Cette vision correspond au parti majoritaire du conseil métropolitain qui est le parti écologiste (Rassemblement citoyen, solidaire et écologiste), vision rejointe part le parti ADIS (agir pour un développement intercommunal solidaire) qui est le parti de la vice-présidente à la montagne et celui des élus qui ont donné cette vision de la montagne comme fondement des politiques métropolitaines au cours de l’atelier. En effet l’élu O (parti RCSE) donne sa vision de la manière dont on devrait considérer la montagne : « je dirais que pour les écologistes ça a toujours été une préoccupation de savoir comment on peut faire cohabiter la ville… dans le sens assurer la dialectique entre ville et nature, donc ici dans notre région c’est ville et montagne. ».

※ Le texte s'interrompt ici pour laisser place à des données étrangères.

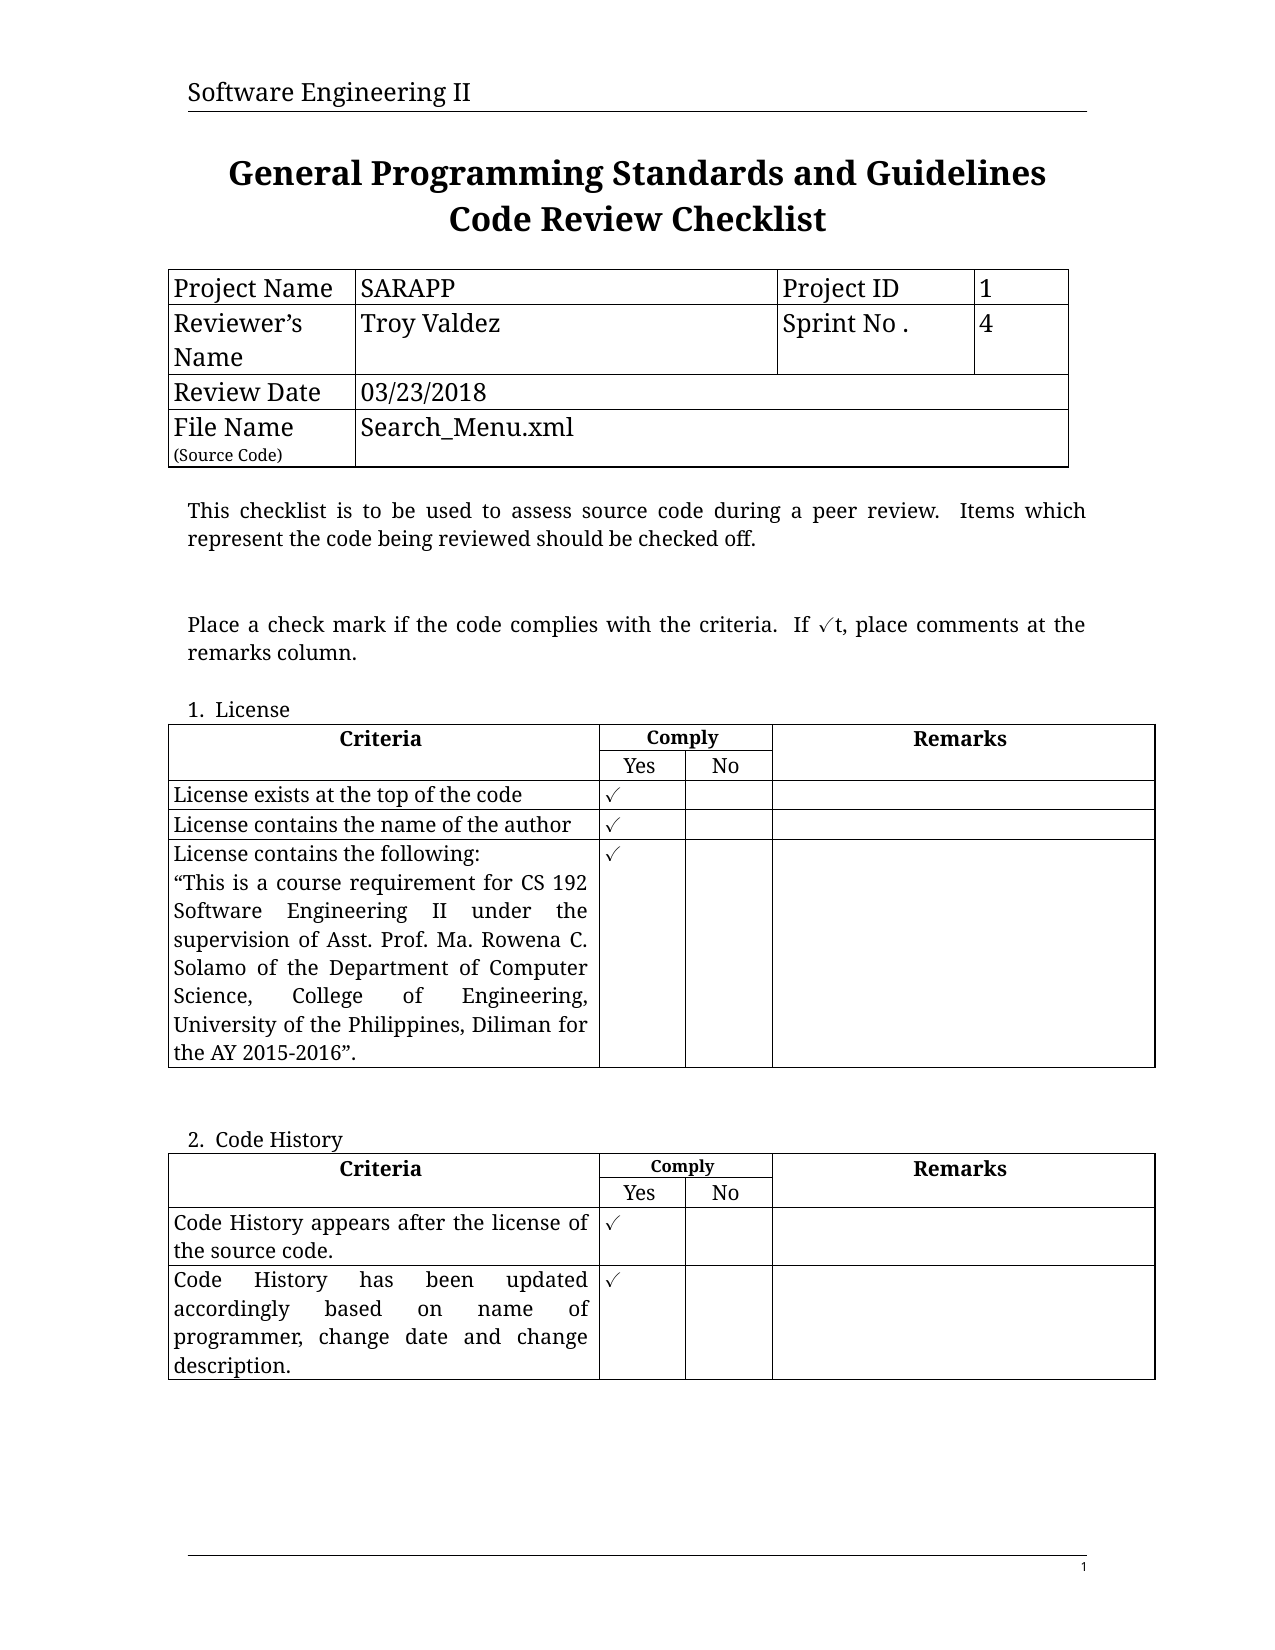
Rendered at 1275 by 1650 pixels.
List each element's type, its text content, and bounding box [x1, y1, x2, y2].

table_cell File Name (Source Code) [169, 410, 355, 466]
table_cell Yes [600, 751, 685, 779]
table_cell Yes [600, 1178, 685, 1207]
table_cell ✓ [600, 1208, 685, 1264]
table_header Remarks [773, 1154, 1154, 1207]
text 2. Code History [187, 1125, 1087, 1153]
table_cell 4 [975, 305, 1068, 373]
text 1. License [187, 695, 1087, 723]
table_cell ✓ [600, 1266, 685, 1379]
table_cell Search_Menu.xml [356, 410, 1068, 466]
table_cell No [686, 1178, 772, 1207]
table_cell License contains the following: “This is a course requirement for CS 192 Software Engineering II under the supervision of Asst. Prof. Ma. Rowena C. Solamo of the Department of Computer Science, College of Engineering, University of the Philippines, Diliman for the AY 2015-2016”. [169, 840, 599, 1067]
table_cell Reviewer’s Name [169, 305, 355, 373]
table_header 1 [975, 270, 1068, 304]
table_cell [686, 1266, 772, 1379]
table_cell [773, 1266, 1154, 1379]
table_header Project Name [169, 270, 355, 304]
table_header Criteria [169, 1154, 599, 1207]
table_cell 03/23/2018 [356, 375, 1068, 409]
table_cell Troy Valdez [356, 305, 777, 373]
table_cell [686, 810, 772, 838]
table_cell Review Date [169, 375, 355, 409]
table_cell ✓ [600, 840, 685, 1067]
table_cell [773, 1208, 1154, 1264]
table_header Comply [600, 1154, 772, 1177]
table_cell [773, 810, 1154, 838]
table_cell Code History has been updated accordingly based on name of programmer, change date and change description. [169, 1266, 599, 1379]
text General Programming Standards and Guidelines Code Review Checklist [187, 150, 1087, 241]
table_cell [773, 781, 1154, 809]
text This checklist is to be used to assess source code during a peer review. Items which represent the code being reviewed should be checked off. [187, 496, 1087, 553]
table_cell Code History appears after the license of the source code. [169, 1208, 599, 1264]
table_cell License exists at the top of the code [169, 781, 599, 809]
table_cell [686, 840, 772, 1067]
table_cell [773, 840, 1154, 1067]
text Place a check mark if the code complies with the criteria. If ✓t, place comments at the remarks column. [187, 610, 1087, 667]
table_cell ✓ [600, 781, 685, 809]
table_header Criteria [169, 725, 599, 779]
table_header SARAPP [356, 270, 777, 304]
table_cell [686, 1208, 772, 1264]
table_cell [686, 781, 772, 809]
table_cell ✓ [600, 810, 685, 838]
table_cell No [686, 751, 772, 779]
table_header Comply [600, 725, 772, 750]
table_header Remarks [773, 725, 1154, 779]
table_header Project ID [778, 270, 974, 304]
table_cell Sprint No . [778, 305, 974, 373]
table_cell License contains the name of the author [169, 810, 599, 838]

Cette élaboration de l’action publique peut nous rapprocher du concept de « biorégion » conçu par le mouvement scientifique des territorialistes. Ce mouvement est né aux États-Unis à partir

notamment des écrits de Arne Naess sur «  l’écologie radicale  » et développé par une école italienne formée autour d’Alberto Magnaghi. Ce dernier a formulé une définition de ce que serait la « biorégion urbaine » :

« La biorégion urbaine est le référent conceptuel approprié pour traiter d’une manière intégrée les domaines économiques (système local territorial), politiques (autogouvernement), environnementaux (éco-système territorial) et de l’habiter (lieux fonctionnels et lieux de vie dans un ensemble de villes, bourgs et villages) d’un système socio-territorial qui cultive un équilibre de co- évolution entre établissement humain et milieu ambiant, rétablissant sous une forme nouvelle les relations de longue durée entre ville et campagne pour atteindre l’équité territoriale. »9

Cette définition correspond assez bien à la vision du territoire évoquée par certains élus où la montagne avec la vallée joueraient un rôle de «  soubassement  » à l’ensemble des politiques métropolitaines. Cette vision territoriale requestionne l’existence des sociétés sectorielles et du rapport global/sectoriel énoncé par Muller. La politique montagne pourrait proposer, en plus d’une nouvelle vision territoriale et d’un nouveau rapport à la montagne, une transition d’une société sectorielle à une société re-territorialisée.

Ce rapprochement entre la politique montagne et le «  biorégion urbaine  » pourrait faire l’objet d’une poursuite de recherche.